TULP3 also displays nuclear localization and translocates from the cilium to the nucleus upon GPCR activation. While the functions of TULP3 at the nucleus are unknown, we identified potential interaction with DDR pathway proteins and observe increased DDR in our cells derived from affected individuals. Notably, aberrant DDR has been linked to progressive fibrosis in affected individuals with hypomorphic CEP164 (MIM: 614848) mutations. Additionally, we confirm a direct interaction between TULP3 and SIRT1, a well-established regulator of TGF-β-mediated organ fibrosis., The role that TULP3 plays in either of these pathways is incompletely elucidated and will require further investigation (Figure 6).

Figure 6

Converging pathomechanisms of fibrosis in TULP3-affected individuals

A schematic of the hypothesized disease mechanism of fibrosis in TULP3-affected individuals. Shown are cartoons of the primary cilium with axoneme, intraflagellar transport machinery and membrane bound receptors and ciliary proteins, transcriptional changes, affected pathways, and clinical outcomes. On the left is the TULP3 wild-type healthy state versus TULP3 mutant disease state (right), separated by the vertical dotted line. At the cilium, TULP3 mutations results in defective trafficking of ARL13B, INPP5E, and GPR161 (and likely other GPCRs). Disrupted ciliary composition leads to a loss of regulatory signals from the cilium, causing dysregulated profibrotic WNT and TGF-β signaling pathways, either directly or indirectly. Green crosses represent correctly localized receptors and proteins. Red crosses represent loss of receptors or proteins from the cilium. We demonstrate that TULP3 interacts directly with SIRT1, a key regulator of fibrosis. We hypothesize that disruptive mutations in TULP3 lead to reduced SIRT1 modulation of profibrotic signaling pathways through a yet unknown mechanism. We propose that TULP3 is a key regulator of fibrosis that functions at multiple levels. Disruption of these regulatory mechanisms converge and results in chronic activation of profibrotic signaling cascades leading to progressive fibrosis in TULP3-affected individuals. Black arrows represent activation, bar headed lines represent inhibition, and red Xs represent loss of elements from the network. Created with https://biorender.com/.
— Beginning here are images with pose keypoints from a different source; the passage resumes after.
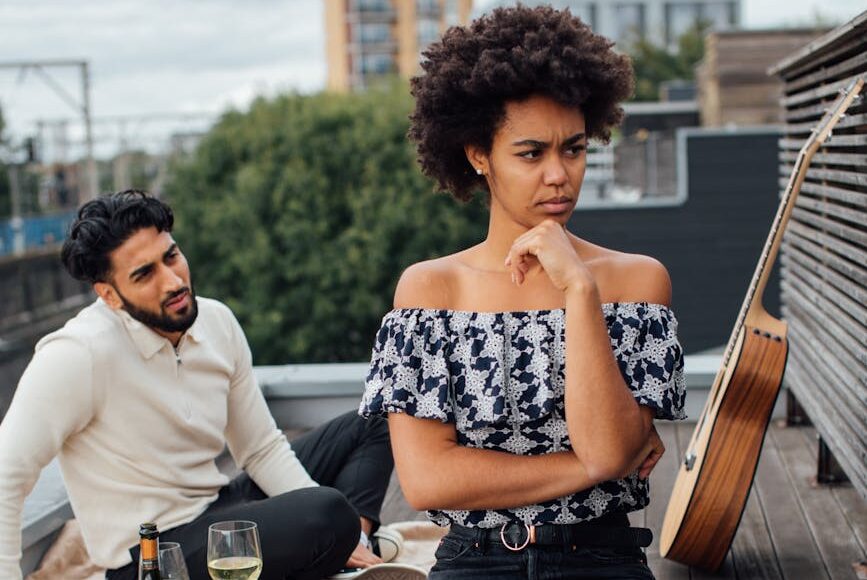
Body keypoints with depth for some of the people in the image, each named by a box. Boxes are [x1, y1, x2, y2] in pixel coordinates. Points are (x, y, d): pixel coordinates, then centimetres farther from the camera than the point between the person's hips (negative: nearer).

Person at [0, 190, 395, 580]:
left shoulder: (217, 322, 1)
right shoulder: (77, 354, -21)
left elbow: (262, 448, 8)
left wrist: (341, 533, -4)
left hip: (218, 509, 8)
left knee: (369, 426, 12)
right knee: (328, 511, -31)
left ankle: (351, 548, -9)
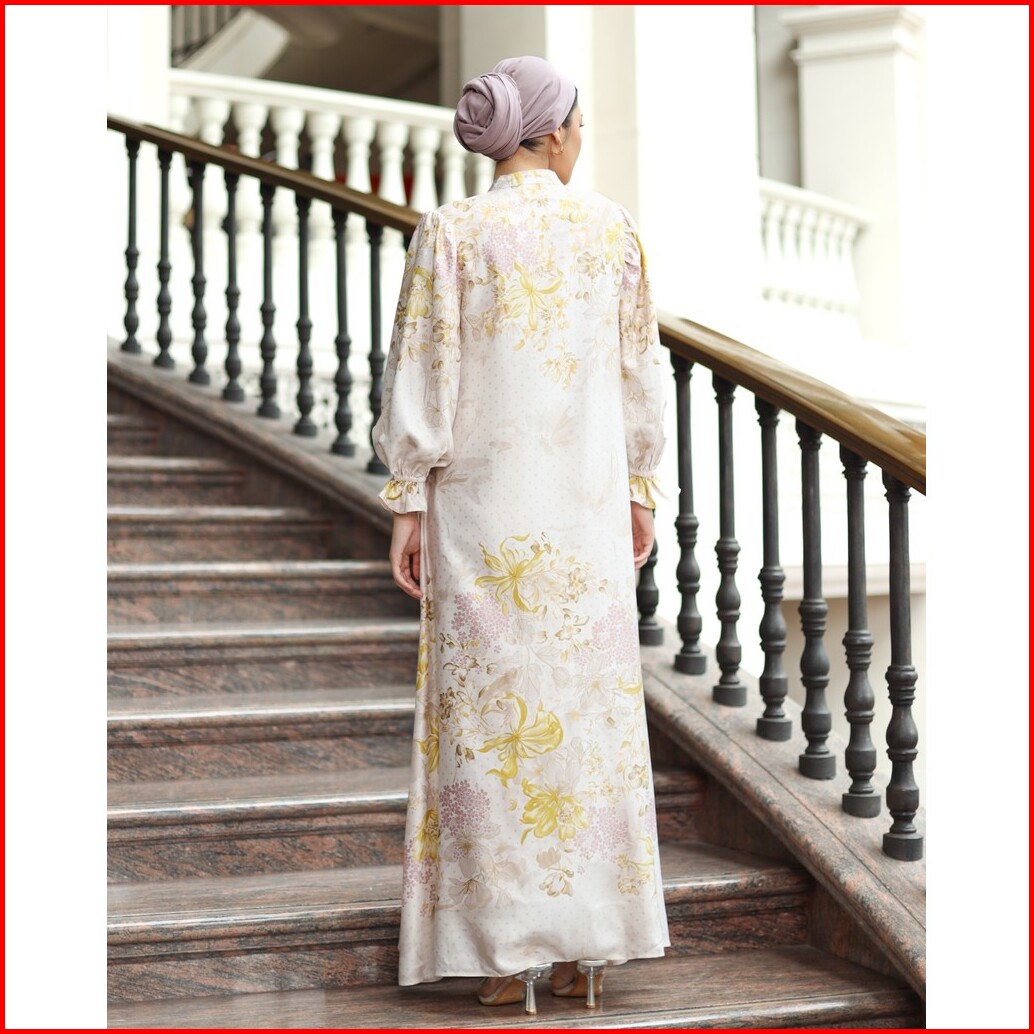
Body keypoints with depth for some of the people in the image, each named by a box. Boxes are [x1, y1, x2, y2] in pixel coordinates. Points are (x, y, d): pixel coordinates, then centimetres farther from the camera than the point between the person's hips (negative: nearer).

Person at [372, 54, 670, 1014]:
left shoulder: (450, 232, -6)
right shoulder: (612, 227, 3)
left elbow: (421, 377, -8)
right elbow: (640, 370, 6)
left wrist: (406, 505, -2)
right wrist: (639, 491, 15)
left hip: (484, 500, -2)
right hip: (588, 503, 3)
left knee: (493, 715, 4)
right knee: (591, 710, 9)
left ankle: (510, 947, 7)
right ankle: (589, 946, 15)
Altogether, we describe compelling clinical and experimental data to substantiate variants in TULP3 as a monogenic cause of progressive degenerative liver fibrosis with variable fibrocystic kidney disease and hypertrophic cardiomyopathy. This disease is a pathophysiologically distinct entity that shares commonalities with other ciliopathies. Expanding our understanding of fibrogenesis and the contribution of ciliopathy-associated genes to diverse phenotypes may open new therapeutic approaches for the treatment of progressive organ fibrosis.